_WHAT IS BEING ASKED_
Scan the entries below and give the number of lines containing "worn", with no accompanying words.

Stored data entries
+ + +

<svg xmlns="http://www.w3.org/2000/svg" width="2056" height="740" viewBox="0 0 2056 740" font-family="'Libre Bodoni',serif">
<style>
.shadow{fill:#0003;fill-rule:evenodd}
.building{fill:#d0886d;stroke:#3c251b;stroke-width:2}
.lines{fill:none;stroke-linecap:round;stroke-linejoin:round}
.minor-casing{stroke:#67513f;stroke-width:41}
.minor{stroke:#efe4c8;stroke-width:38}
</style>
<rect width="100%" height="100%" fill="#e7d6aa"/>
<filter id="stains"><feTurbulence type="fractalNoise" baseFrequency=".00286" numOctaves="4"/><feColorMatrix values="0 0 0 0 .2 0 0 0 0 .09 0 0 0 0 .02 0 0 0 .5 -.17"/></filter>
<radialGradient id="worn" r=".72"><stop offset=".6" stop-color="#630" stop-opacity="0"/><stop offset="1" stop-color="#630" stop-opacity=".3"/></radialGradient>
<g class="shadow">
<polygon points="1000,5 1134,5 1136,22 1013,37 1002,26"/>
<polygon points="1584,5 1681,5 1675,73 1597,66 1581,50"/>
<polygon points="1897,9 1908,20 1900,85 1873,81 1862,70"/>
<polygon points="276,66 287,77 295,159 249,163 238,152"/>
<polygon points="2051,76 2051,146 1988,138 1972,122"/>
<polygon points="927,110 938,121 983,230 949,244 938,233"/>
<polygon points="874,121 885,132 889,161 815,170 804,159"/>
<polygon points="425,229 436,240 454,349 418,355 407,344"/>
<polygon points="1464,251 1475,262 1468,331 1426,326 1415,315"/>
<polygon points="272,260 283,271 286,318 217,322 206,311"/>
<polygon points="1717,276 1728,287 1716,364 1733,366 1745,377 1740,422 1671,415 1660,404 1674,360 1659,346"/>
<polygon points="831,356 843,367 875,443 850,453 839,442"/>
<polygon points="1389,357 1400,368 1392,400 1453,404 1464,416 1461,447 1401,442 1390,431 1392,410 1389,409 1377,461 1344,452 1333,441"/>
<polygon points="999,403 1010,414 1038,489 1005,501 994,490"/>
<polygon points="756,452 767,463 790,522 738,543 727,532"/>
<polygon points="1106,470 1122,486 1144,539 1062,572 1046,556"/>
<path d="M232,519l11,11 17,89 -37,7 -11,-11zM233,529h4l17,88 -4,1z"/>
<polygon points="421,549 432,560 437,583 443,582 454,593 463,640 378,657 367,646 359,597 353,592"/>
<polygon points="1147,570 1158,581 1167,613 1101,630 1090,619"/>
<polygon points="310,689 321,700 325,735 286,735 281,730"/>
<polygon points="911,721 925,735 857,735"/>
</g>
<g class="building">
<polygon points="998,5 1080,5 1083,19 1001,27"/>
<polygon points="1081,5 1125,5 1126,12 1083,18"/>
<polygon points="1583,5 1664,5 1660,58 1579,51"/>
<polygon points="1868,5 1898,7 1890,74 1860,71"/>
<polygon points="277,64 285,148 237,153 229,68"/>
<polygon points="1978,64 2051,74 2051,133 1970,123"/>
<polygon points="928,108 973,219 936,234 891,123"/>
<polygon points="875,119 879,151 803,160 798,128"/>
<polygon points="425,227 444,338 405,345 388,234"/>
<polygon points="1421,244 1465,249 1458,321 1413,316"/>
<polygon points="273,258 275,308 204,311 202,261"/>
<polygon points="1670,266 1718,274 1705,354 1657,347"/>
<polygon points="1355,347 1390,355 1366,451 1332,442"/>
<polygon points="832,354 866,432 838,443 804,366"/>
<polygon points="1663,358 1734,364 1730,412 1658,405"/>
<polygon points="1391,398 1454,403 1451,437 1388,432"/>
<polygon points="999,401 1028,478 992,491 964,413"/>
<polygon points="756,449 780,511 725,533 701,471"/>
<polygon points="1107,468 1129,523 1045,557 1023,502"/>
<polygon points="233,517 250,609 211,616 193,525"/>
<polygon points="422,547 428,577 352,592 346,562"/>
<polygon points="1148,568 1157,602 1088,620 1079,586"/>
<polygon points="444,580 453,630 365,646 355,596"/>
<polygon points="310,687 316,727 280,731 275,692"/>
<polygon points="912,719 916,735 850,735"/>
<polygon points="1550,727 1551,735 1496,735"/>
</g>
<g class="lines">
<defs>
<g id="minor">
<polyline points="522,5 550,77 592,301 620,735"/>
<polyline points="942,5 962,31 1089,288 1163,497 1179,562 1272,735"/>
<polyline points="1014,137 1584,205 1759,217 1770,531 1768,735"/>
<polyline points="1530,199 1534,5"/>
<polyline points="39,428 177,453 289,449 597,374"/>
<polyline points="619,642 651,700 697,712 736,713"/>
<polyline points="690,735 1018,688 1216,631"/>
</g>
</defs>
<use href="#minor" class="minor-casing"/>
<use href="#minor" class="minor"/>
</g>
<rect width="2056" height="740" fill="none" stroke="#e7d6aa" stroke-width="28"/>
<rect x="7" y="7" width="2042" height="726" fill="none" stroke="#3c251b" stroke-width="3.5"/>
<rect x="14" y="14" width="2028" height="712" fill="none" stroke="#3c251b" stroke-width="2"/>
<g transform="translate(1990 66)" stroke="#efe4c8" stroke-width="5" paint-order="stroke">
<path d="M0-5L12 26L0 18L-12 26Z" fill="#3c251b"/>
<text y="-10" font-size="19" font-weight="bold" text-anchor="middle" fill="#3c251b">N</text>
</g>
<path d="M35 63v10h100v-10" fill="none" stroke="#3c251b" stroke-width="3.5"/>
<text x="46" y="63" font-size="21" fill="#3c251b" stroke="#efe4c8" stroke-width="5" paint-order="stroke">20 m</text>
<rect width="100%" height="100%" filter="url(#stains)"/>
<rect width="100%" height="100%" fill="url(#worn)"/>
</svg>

+ + +

_ANSWER FOR THE TASK_
2